Nommée responsable départementale du parti de Marine Le Pen fin 2021, elle repart en campagne, pour les législatives cette fois. Dans un contre-pied, elle affirme que « ce n’est pas l’enjeu du député qui m’intéresse. Aujourd’hui, il y a une volonté de dire : «On (Le rassemblement national) est là, on est implantés». C’est normal qu’on soit présents. » Il est vrai que le RN, qui avait franchi la barre des 10 % dans la circonscription en 2017, ne semble pas en mesure de troubler le duel annoncé entre la députée sortante, Virginie Duby-Muller -qui avait su conserver son poste il y a cinq ans après avoir terminé deuxième derrière Laure Devin, alors candidate de la majorité présidentielle, au premier tour- et Antoine Vielliard, figure locale centriste intronisée candidat par La République en Marche sous la bannière « Ensemble » (regroupant LREM, MoDem, Horizons).

« Tout augmente »

Son thème de prédilection reste la sécurité, si bien que la candidate appelle à « arrêter d’enlever des postes de gendarmes et de policiers. Il faut les laisser bosser et davantage recruter. » La deuxième thématique qu’elle avance est « l’écologie » mais pour l’illustrer elle se concentre plutôt sur la lutte contre la pollution, évoquant « les bouchons importants  » et appelant à faire comme les Suisses, en « mettant les camions sur les rails  ». À la frontière pourtant, c’est plutôt l’autosolisme des frontaliers qui encombre les routes. « C’est facile de dire que les frontaliers prennent trop leur voiture mais en Suisse, on n’a pas le droit d’être en retard et le Léman Express n’est pas assez fiable. »

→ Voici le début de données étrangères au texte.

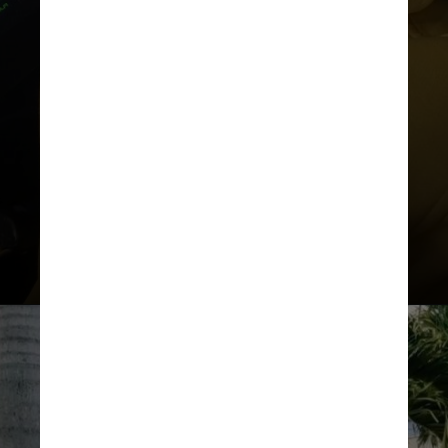
O produtor contou à
CNN
que
realizou um sonho de criança ao
emplacar uma música sua na
abertura de uma novela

Concernant le pouvoir d’achat, Magali Luho souligne le caractère inégalitaire de la ville d’Annemasse, la quatrième de France en la matière. «  Il y a des salaires très, très hauts et d’autres très, très bas. Quelqu’un avec des revenus modestes a du mal à s’en sortir. J’en connais à qui il ne reste que 20 euros une fois qu’ils ont tout payé, et tout augmente. » Même le score du Rassemblement national lors de la dernière Présidentielle. Au point de retrouver la même dynamique pour ces élections législatives ? Verdict lors du premier tour, le 12 juin prochain.

En bref

Magali Luho a 46 ans, est en couple, sans enfant. Cheffe de caisse à Genève, elle est engagée sur le terrain politique depuis 2012 dans ce qui s’appelait encore le Front national. Conseillère municipale de novembre 2017 à 2020, elle est désormais responsable départementale du parti d’extrême droite.